MHB Vector Spaces - The Space F^n - Cooperstein Exercise 12, page 10

[Math Amateur]

I am reading Bruce Cooperstein's book: Advanced Linear Algebra ... ...

I am focused on Section 1.2 The Space $$\mathbb{F}^n$$ ...

I need help with Exercise 12 ... since I do not get the same answer as the author ...

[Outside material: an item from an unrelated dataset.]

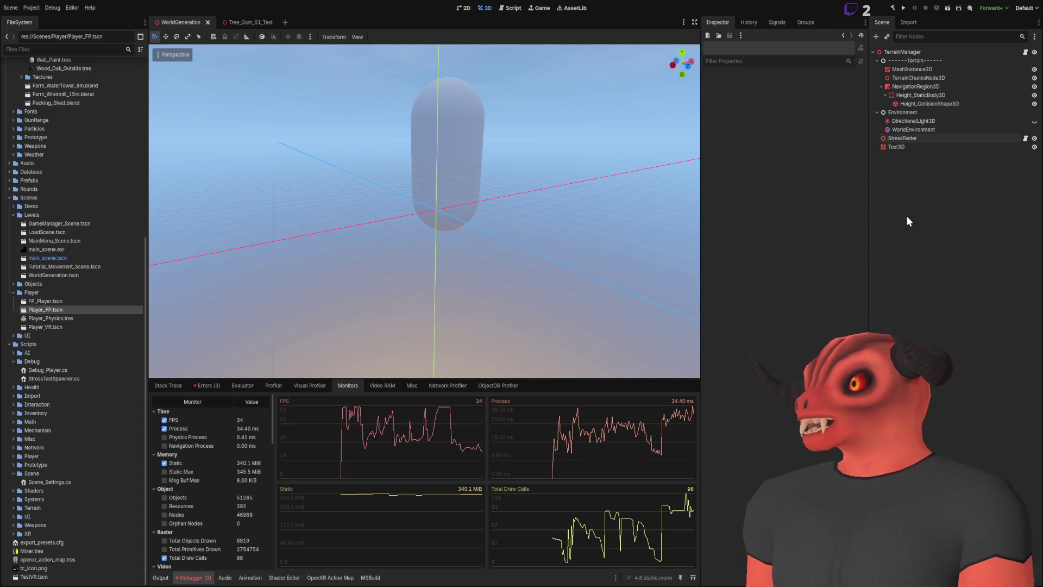
click(872, 53)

Exercise 12 reads as follows:

View attachment 5103My attempt at a solution to this apparently simple problem is as follows:
Let $$\underline{v} = \begin{pmatrix} v_1 \\ v_2 \end{pmatrix}$$ ... ... We need to find $$v_1$$ and $$v_2$$ such that:

$$\begin{pmatrix} 2v_1 \\ 2v_2 \end{pmatrix} + \begin{pmatrix} 3 \\ 4 \end{pmatrix} = \begin{pmatrix} 1 \\ 3 \end{pmatrix}$$ (mod 5) ... ... ... (1)Thus, given (1), we must have, for $$v_1$$ :

$$2 v_1 +3 = 1$$ (mod 5)

so we must have

$$2 v_1 = 1 - 3 = -2$$ (mod 5)

and so

$$v_1 = -1 \equiv 4$$ (mod 5)

----------------------------------------------

For $$v_2$$, given (1)we must have

$$2 v_2 + 4 = 3$$ (mod 5)

So then we must have

$$2 v_2 = 3 - 4 = -1 \equiv 4$$ (mod 5)

and so

$$v_2 = 2$$ Thus ...

$$\underline{v} = \begin{pmatrix} v_1 \\ v_2 \end{pmatrix} = \begin{pmatrix} 4 \\ 2 \end{pmatrix}$$BUT ... in the "Hints to Selected Problems, Cooperstein gives the answer as$$\underline{v} = \begin{pmatrix} v_1 \\ v_2 \end{pmatrix} = \begin{pmatrix} 3 \\ 4 \end{pmatrix}$$
So, my problem is ... why is there a discrepancy ... where is my error ...?

Hope someone can help ...

Peter

 

[Opalg]

It looks as though the error is Cooperstein's, not yours.